Le campaigning numérique jusqu’au domicile des gens : faire campagne en temps de pandémie
Alors qu’avant la pandémie, on pouvait rallier les gens à la bonne cause sur le chemin du travail, pendant les courses, lors de concerts, dans les restaurants et les bars, tous ces points de contact disparaissent. Un noble défi.
Campaigning 2021
Marianne Affolter et Jérôme Strijbis de Kampagnenforum, tous deux eux-mêmes en home office, ont quitté les sentiers battus du campaigning pour la Campagne «2xOUI» : «Mobiliser des gens qui n’ont pas le droit d’être mobiles est une tâche particulière», disent Affolter et Strijbis : «C’est pourquoi nous misons aussi sur des activistes du confort.» Le défi consiste à faire d’une personne favorable à la cause, dans le confort de son propre foyer, une militante ou un militant, qui convaincra ensuite les indécis dans son entourage. «L’articulation du numérique et de l’analogique était l’une de nos préoccupations centrales lors de la conception de la campagne», dit Jérôme Strijbis.
«Notre tâche consiste à trouver les moyens que nos activistes peuvent facilement utiliser et transmettre même depuis chez eux. Parmi ces moyens figure le bon vieux courrier. Il livre des flyers, des drapeaux et des bannières à des distributeurs bénévoles», dit Strijbis : «Avec la pandémie, les Suisses sont devenus un peuple de promeneurs. Nous leur mettons des flyers sur le chemin.»
Le présent pandémique ne permet pas de plus grands regroupements de personnes. Ce sentiment de nous, qui s’installe lors d’une grande manifestation et assure aux participant·e·s qu’ils et elles ne sont pas seul·e·s avec leur revendication, doit être atteint par d’autres moyens. Nous essayons d’être présents, avec des médias qui façonnent l’opinion, dans tous les lieux qu’une personne en home office fréquente régulièrement :
- Dans le monde physique, ce sont des affiches à proximité des magasins d’alimentation et des nœuds de transports publics, ainsi que les flyers et drapeaux mentionnés plus haut, envoyés par la poste,
- Dans le monde virtuel, nous sommes très présents sur les réseaux sociaux.
Nous assurons ainsi non seulement aux militant·e·s du télétravail que leur cause est importante chaque jour jusqu’à la votation ; nous atteignons aussi les deux tiers des votant·e·s qui ne remplissent leur bulletin de vote que peu avant le scrutin et qui ne savent pas encore avec certitude de quel côté ils et elles vont se ranger. Nous contactons ainsi aussi bien les groupes de population à l’aise avec le numérique que ceux qui sont moins connectés numériquement.

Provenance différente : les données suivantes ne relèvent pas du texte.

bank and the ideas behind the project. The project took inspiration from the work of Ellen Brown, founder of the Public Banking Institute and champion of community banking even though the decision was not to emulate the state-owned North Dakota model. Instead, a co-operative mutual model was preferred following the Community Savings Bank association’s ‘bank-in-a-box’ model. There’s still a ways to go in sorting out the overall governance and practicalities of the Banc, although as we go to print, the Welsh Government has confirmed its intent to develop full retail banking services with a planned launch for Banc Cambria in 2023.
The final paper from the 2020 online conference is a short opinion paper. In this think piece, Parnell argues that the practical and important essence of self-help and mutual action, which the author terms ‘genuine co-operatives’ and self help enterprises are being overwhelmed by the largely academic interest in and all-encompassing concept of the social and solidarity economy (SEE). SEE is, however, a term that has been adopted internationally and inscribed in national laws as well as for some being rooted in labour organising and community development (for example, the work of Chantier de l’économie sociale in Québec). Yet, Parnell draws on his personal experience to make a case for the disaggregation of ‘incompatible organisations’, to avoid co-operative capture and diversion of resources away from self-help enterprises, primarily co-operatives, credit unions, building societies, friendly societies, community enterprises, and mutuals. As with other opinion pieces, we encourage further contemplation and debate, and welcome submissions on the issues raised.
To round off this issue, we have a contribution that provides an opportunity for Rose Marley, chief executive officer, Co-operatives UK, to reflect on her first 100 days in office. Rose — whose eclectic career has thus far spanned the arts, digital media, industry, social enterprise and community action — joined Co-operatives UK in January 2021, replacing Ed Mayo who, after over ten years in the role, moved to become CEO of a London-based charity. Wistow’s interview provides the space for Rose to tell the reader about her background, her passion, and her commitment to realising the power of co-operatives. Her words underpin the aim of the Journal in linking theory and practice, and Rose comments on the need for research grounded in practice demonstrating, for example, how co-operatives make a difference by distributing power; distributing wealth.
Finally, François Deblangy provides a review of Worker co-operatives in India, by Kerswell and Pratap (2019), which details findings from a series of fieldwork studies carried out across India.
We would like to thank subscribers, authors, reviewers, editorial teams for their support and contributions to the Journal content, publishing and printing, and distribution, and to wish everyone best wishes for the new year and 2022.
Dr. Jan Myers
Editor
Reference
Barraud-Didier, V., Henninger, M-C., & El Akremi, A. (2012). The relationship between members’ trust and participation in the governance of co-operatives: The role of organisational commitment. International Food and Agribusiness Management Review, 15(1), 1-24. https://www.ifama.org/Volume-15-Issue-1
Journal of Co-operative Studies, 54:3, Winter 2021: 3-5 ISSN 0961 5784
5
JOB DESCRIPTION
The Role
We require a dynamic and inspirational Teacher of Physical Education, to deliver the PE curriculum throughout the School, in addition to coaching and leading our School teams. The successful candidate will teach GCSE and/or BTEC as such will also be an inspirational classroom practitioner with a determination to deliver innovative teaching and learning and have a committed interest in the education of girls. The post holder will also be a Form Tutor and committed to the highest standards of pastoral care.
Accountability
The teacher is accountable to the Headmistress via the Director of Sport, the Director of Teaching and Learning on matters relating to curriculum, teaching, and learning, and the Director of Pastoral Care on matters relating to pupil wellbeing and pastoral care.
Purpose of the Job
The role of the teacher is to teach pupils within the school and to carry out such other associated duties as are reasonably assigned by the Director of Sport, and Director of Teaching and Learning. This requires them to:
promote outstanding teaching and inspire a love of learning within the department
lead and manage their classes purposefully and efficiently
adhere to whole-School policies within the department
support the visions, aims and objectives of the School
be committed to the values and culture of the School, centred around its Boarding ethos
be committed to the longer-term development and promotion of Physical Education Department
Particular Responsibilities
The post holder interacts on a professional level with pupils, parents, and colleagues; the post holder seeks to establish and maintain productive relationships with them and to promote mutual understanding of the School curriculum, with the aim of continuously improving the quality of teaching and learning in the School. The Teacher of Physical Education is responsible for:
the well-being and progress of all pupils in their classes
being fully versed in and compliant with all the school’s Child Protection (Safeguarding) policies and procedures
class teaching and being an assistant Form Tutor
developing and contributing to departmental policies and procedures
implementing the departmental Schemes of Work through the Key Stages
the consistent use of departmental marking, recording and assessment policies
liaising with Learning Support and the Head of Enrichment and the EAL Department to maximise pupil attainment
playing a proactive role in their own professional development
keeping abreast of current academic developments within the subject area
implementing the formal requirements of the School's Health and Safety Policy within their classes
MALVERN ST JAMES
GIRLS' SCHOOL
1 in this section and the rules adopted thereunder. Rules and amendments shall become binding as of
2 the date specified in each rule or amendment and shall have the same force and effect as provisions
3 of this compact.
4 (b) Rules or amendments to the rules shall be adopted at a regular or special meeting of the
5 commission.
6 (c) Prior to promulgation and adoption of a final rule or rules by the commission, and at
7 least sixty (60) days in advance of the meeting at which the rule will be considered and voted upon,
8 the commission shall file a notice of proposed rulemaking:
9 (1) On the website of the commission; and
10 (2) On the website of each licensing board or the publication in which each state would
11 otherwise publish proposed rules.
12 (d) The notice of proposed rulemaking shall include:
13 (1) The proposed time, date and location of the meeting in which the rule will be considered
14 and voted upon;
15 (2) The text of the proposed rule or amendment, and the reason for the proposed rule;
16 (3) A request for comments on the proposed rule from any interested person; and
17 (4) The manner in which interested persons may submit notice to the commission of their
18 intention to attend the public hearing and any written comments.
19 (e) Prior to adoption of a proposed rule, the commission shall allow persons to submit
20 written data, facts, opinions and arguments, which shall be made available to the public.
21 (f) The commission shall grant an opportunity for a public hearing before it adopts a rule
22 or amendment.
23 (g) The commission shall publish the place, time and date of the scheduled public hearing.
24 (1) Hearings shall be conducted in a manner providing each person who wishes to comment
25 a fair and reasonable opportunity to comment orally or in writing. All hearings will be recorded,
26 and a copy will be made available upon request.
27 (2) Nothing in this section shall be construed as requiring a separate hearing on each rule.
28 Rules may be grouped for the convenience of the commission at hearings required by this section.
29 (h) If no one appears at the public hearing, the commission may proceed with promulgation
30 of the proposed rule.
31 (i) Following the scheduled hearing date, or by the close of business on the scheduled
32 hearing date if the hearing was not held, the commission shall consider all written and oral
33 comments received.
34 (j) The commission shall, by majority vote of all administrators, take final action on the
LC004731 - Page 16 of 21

L’imbrication du numérique et de l’analogique était donc au centre de la conception de la campagne globale 2xJa pour les organisations faîtières mandantes de Kampagnenforum.
Le succès de la campagne confirme l’observation : les commandes quotidiennes de flyers et de drapeaux auprès de Kampagnenforum se chiffrent par dizaines de milliers et centaines de milliers. Mais il n’y a pas beaucoup de personnes qui desservent entièrement une commune, voire une ville, avec des tracts. « Pour cela, nous avons intégré sur le site 2xja.ch un service qui approvisionne en flyers la commune de ton choix », explique Jérôme Strijbis : « Le système est d’une simplicité enfantine : saisir le code postal, débiter le montant par carte de crédit ou même, dans la plus pure manière bien suisse, demander un bulletin de versement, et c’est tout. »
Le facteur distribue les flyers dans chaque boîte aux lettres, les sponsor·euse·s restent – un argument important, surtout dans les campagnes polarisantes – anonymes. Qui dispose d’un budget limité peut aussi n’investir que quelques francs dans une commune. D’autres militant·e·s complètent ensuite le montant nécessaire. Être militante ou militant sans trop se mouiller – c’est possible en la 21e année du 21e siècle.